■ WORK INSTRUCTION ■
Nothing outside the stretch is wanted. Repeat exactly the lines of the listing below from the one that contains "line: (881, 392)" through the one that contains "line: (848, 764) -> (785, 718), added", both ends included.

■ MATERIAL SHOWN ■
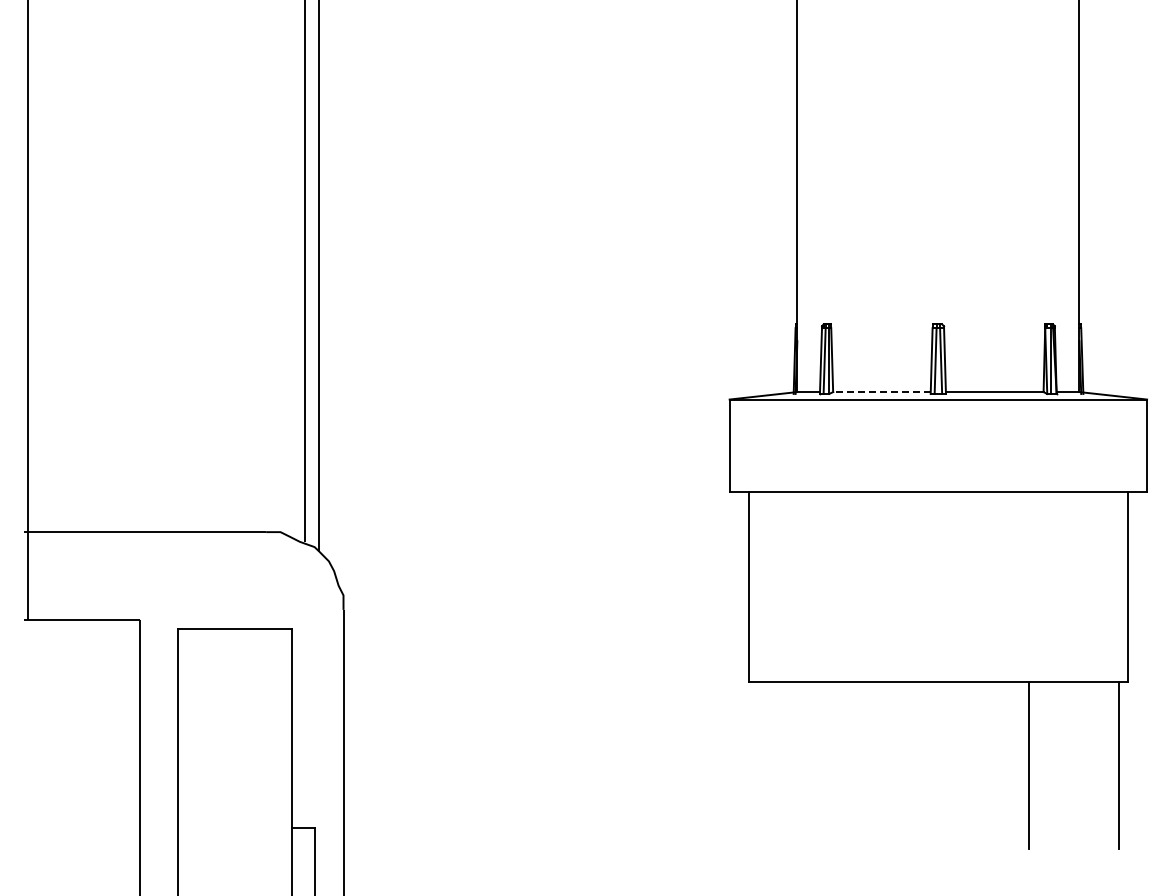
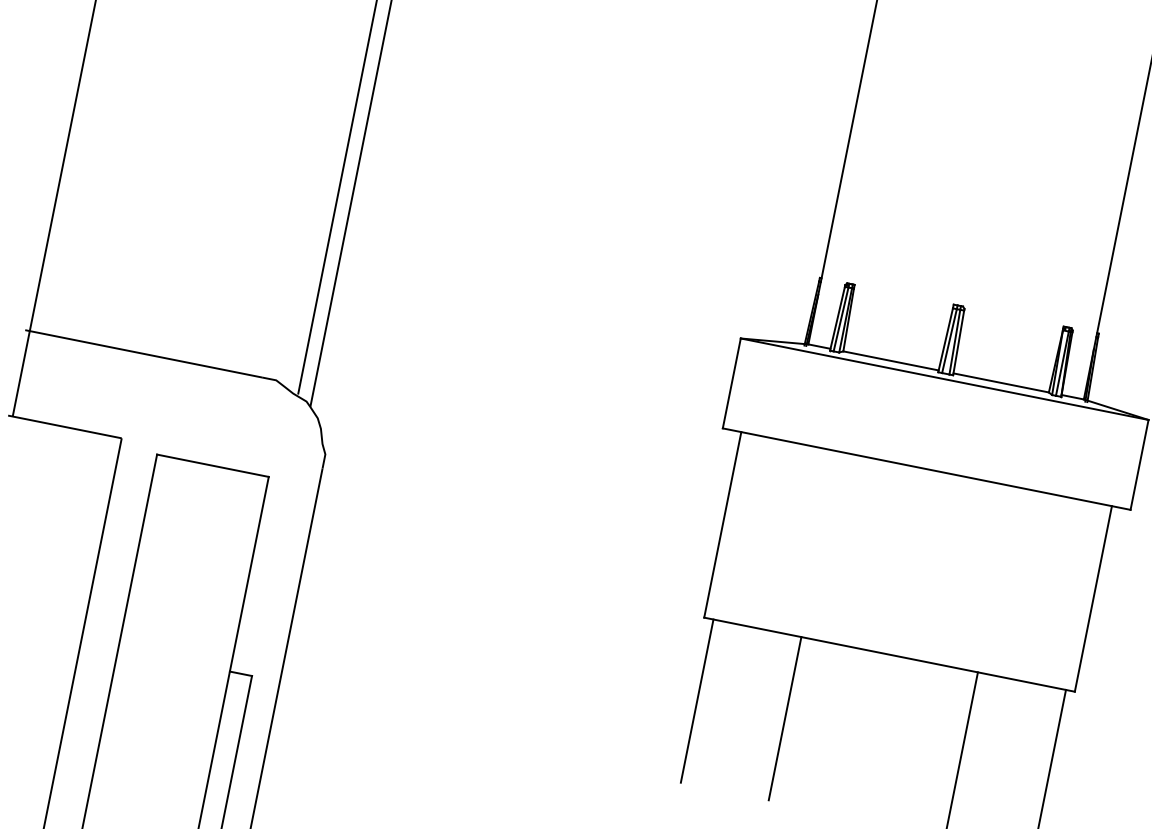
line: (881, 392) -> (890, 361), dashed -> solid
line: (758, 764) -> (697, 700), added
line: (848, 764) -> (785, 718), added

* * *

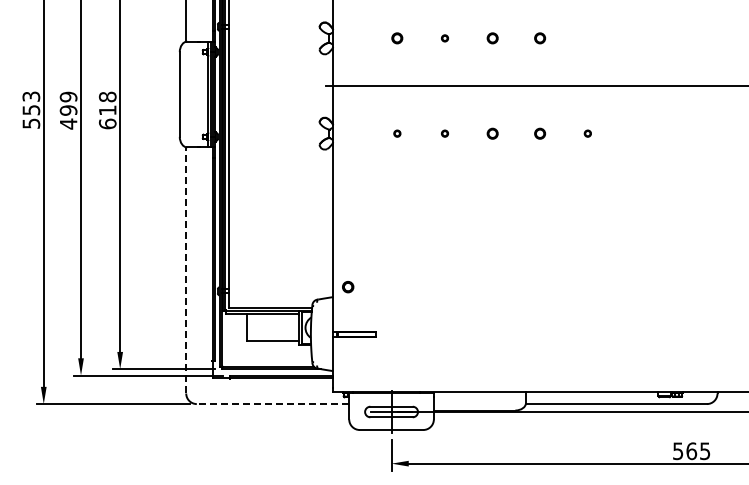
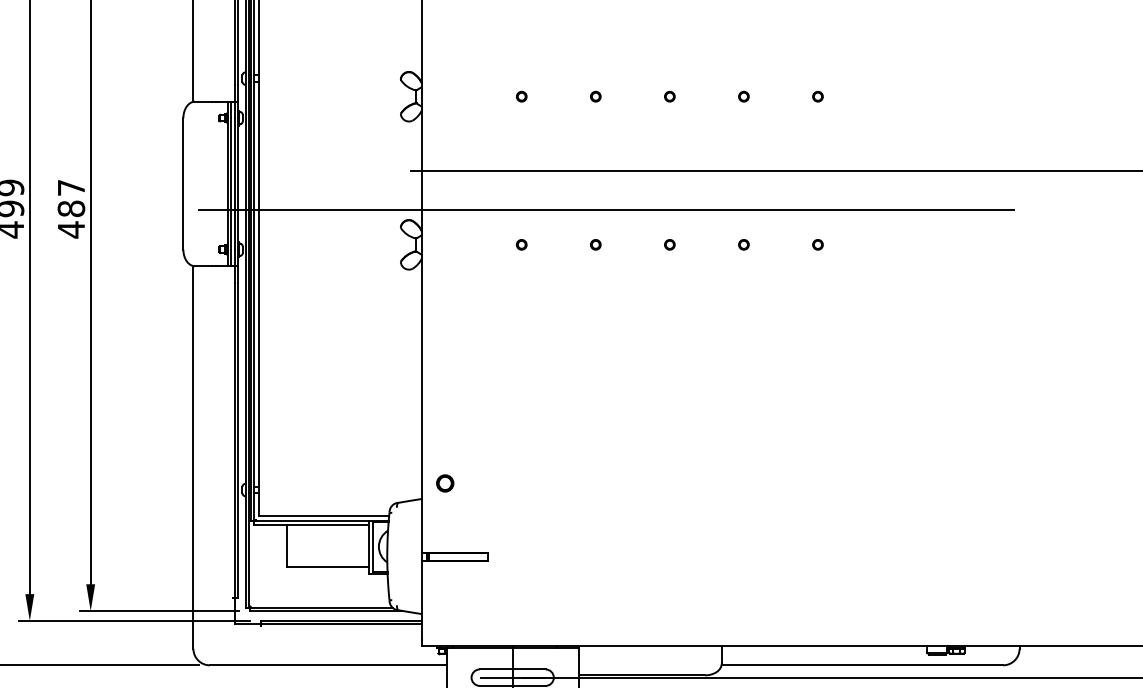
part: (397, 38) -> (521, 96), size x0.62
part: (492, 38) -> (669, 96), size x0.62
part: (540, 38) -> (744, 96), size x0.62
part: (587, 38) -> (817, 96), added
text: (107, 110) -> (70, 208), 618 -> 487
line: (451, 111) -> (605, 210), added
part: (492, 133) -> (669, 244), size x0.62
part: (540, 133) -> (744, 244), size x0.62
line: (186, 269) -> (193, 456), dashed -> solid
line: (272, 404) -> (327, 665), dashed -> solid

■ EXPECTED ANSWER ■
line: (881, 392) -> (890, 361), dashed -> solid
line: (758, 764) -> (697, 700), added
line: (848, 764) -> (785, 718), added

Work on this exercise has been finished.